Police chief Themistos Arnaoutis on Tuesday said he has “no evidence” that the wildfire which tore through the Limassol district and killed two people last month was started “maliciously”.

Addressing a joint session of the House agriculture, environment, and interior committees, he said the police are currently examining satellite data as part of efforts to determine the cause of the fire.

He added that the police have already taken 65 statements and that they have launched a “criminal investigation” regarding the fire.

In addition, he said, postmortem examinations on Demetris and Maro Philippides, the elderly couple who died in the wildfire, are expected in due course.

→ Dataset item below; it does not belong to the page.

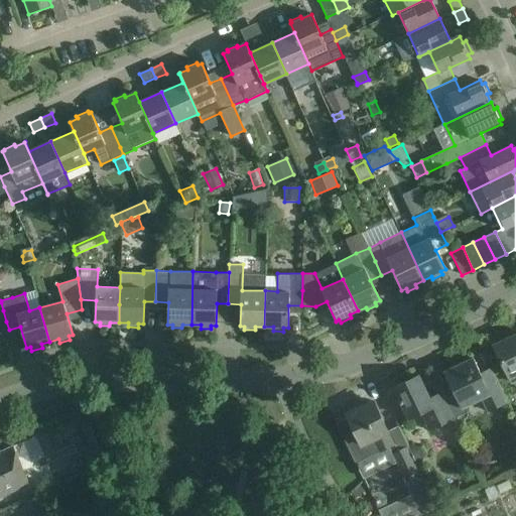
[(5,319),(0,320),(0,338),(1,341),(10,338),(5,319)]
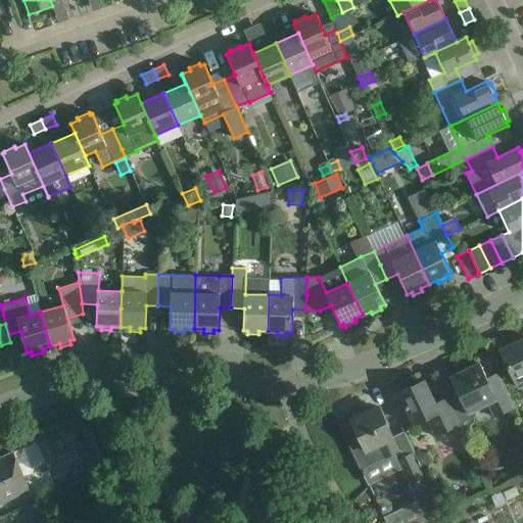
[(522,339),(501,350),(519,388),(522,386),(522,339)]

Fire brigade chief Nikos Longinos had said within hours of the fire breaking out that he believed it was arson, telling CyBC radio that eyewitnesses had informed the authorities that the fire was started deliberately at two separate points, 100 metres apart, near the village of Malia.

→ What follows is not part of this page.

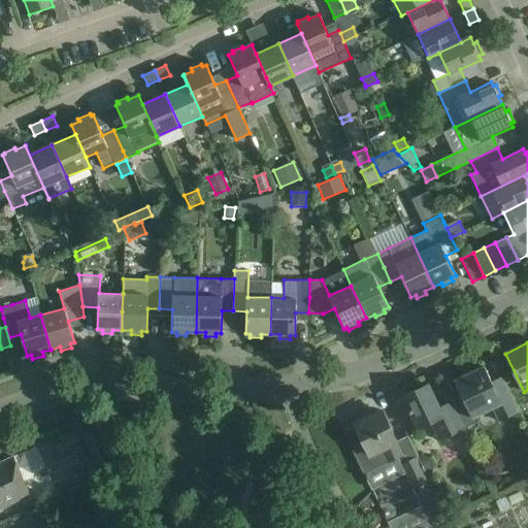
[(451,402),(463,429),(474,423),(472,419),(494,408),(500,422),(520,413),(502,376),(491,382),(484,366),(454,380),(462,397),(451,402)]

Yiannakis Yiannaki, the mukhtar of the nearby village of Arsos, said at the time that he also believed the fire had been started intentionally, pointing out that other fires had broken out near Malia in recent days, but that those fires had been “dealt with by the means available to village councils”.

Two days later, Malia mukhtar Marilena Athini had said the fire “did not start by chance” and was keen to stress the fire broke out on the road connecting her village with Arsos, and “not in the riverbed or in an illegal fly tipping area”.

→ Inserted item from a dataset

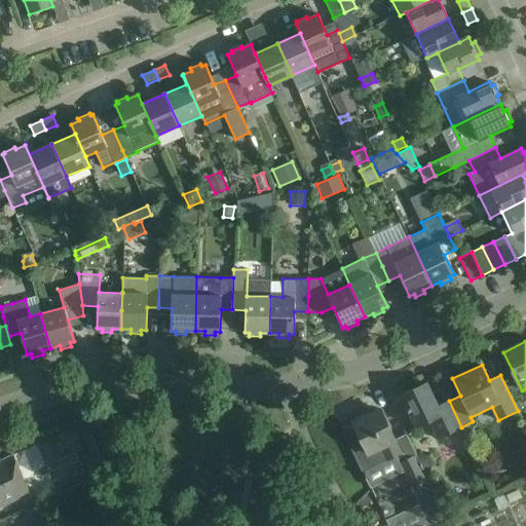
[(438,439),(461,427),(449,401),(438,406),(426,383),(401,396),(416,427),(429,421),(438,439)]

This location, she suggested, indicates more direct human intervention to start the fire.

On the same day, Longinos had said there were “crooks” in the countryside attempting to start new fires.

He added that all the information he had available to him has been handed over to the police, who have “taken charge of the matter”.

“All actions now belong to the police,” he added, before urging the public to not engage in behaviours which may cause fires.

“Everyone must be careful. They must give us information immediately. Any activities by people who use power tools or anything else should stop, and people must keep in mind that unfortunately, there are crooks out there who are trying, even after this fire, to commit malicious acts,” he said.

This is just the information we have, and it is not just information. Fires are starting in other areas of Cyprus, and an immediate response is being coordinated to try to contain these fires that these crooks are starting.”